Il Tribunale di Roma ha condannato la compagnia di trasporti laziali Cotral SpA al risarcimento dei danni nei confronti di Stefano e Claudio, figli di Vincenzo Cecchini, autista di linea morto a 59 anni per adenocarcinoma polmonare da amianto. I due, informa l’Osservatorio Nazionale Amianto, riceveranno complessivamente 157mila euro di risarcimento.
L’azienda “prende atto della sentenza disposta dal tribunale di Roma e precisa che si tratta di fatti risalenti ad oltre vent’anni fa”. “Nel rispetto della normativa – si ribadisce in una nota -, nessun lavoratore impiegato presso gli impianti di Cotral Spa, e’ attualmente esposto al contatto con componenti che contengono polveri e fibre di amianto”
LA STORIA
Cecchini per oltre dieci anni è stato operaio, manovale d’officina, e poi autista per Cotral svolgendo, negli anni, anche mansioni consistenti nella manutenzione delle scale mobili delle stazioni della metropolitana di Roma che presentavano molte componenti in amianto. Come autista di linea ha condotto mezzi pesanti, autobus e pullman ancora con vari parti in asbesto, con esposizione a polveri e fibre di amianto. È stato esposto, quindi, alla fibra killer, così come a residui della combustione, benzene e altri cancerogeni per il sistema respiratorio, in assenza di strumenti di prevenzione tecnica e di protezione individuale.
L’uomo si è ammalato nel novembre 2010, morendo 8 mesi più tardi il 22 luglio2011.
Sono le prime sentenze di condanna seguite dall’Osservatorio Nazionale Amianto, di COTRAL Spa, dopo che molti dei lavoratori sono stati collocati in prepensionamento amianto. “Non sarà possibile restituire alla famiglia il loro caro, ma abbiamo ottenuto giustizia e un po’ di pace”, commenta il presidente Ezio Bonanni.
A guidare il convincimento del giudice del Lavoro, Valentina Cacace, è stata la sentenza del Tribunale di Roma, confermata in Appello nel dicembre 2022, che condanna la Cotral Spa al risarcimento di 78.714,03 euro per Laura Cristofanelli, vedova del Cecchini e mamma di Stefano e Claudio.

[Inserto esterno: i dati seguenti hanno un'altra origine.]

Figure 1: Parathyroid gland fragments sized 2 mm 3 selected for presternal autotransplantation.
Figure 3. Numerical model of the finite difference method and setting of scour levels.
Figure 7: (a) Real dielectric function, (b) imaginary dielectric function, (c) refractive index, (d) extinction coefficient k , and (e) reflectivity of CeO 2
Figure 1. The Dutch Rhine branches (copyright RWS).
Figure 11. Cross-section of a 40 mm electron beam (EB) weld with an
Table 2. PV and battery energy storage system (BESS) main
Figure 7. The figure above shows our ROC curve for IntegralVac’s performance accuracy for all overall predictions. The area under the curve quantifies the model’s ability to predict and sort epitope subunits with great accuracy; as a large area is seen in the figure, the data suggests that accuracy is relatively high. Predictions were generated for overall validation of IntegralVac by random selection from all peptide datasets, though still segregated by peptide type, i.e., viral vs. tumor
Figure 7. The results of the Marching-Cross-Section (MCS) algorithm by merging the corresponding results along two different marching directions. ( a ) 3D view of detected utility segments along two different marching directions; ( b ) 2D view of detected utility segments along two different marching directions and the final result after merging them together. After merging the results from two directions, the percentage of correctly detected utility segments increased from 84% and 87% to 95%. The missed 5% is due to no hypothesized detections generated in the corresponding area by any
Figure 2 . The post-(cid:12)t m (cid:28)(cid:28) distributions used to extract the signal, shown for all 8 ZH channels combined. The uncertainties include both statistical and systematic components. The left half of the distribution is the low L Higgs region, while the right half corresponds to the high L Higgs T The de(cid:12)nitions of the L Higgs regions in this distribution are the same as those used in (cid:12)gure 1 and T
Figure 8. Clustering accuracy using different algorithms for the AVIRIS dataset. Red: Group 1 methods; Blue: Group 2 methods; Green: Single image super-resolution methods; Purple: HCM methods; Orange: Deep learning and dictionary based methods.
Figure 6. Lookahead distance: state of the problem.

I consulenti tecnici di ufficio hanno riconosciuto “la sussistenza del nesso fra l’esposizione lavorativa e l’insorgenza dell’adenocarcinoma polmonare diagnosticato” alla vittima, richiamando le normative che dispongono tutta una serie di misure che il datore di lavoro deve attuare per preservare la salute dei suoi dipendenti precisando che “non può non dubitarsi della responsabilità della società resistente per l’omessa adozione di quelle cautele … che avrebbero ridotto il rischio”.Il Tribunale di Roma riconosce per i figli, che all’epoca della morte del padre avevano 30 e 31 anni, com’è stato per la madre, anche il danno biologico di natura psichica: dopo la diagnosi, infatti, l’integrità psico-fisica di Cecchini è stata compromessa perché – rileva ancora l’Osservatorio – ha percepito lucidamente la gravità del quadro patologico e l’approssimarsi della morte.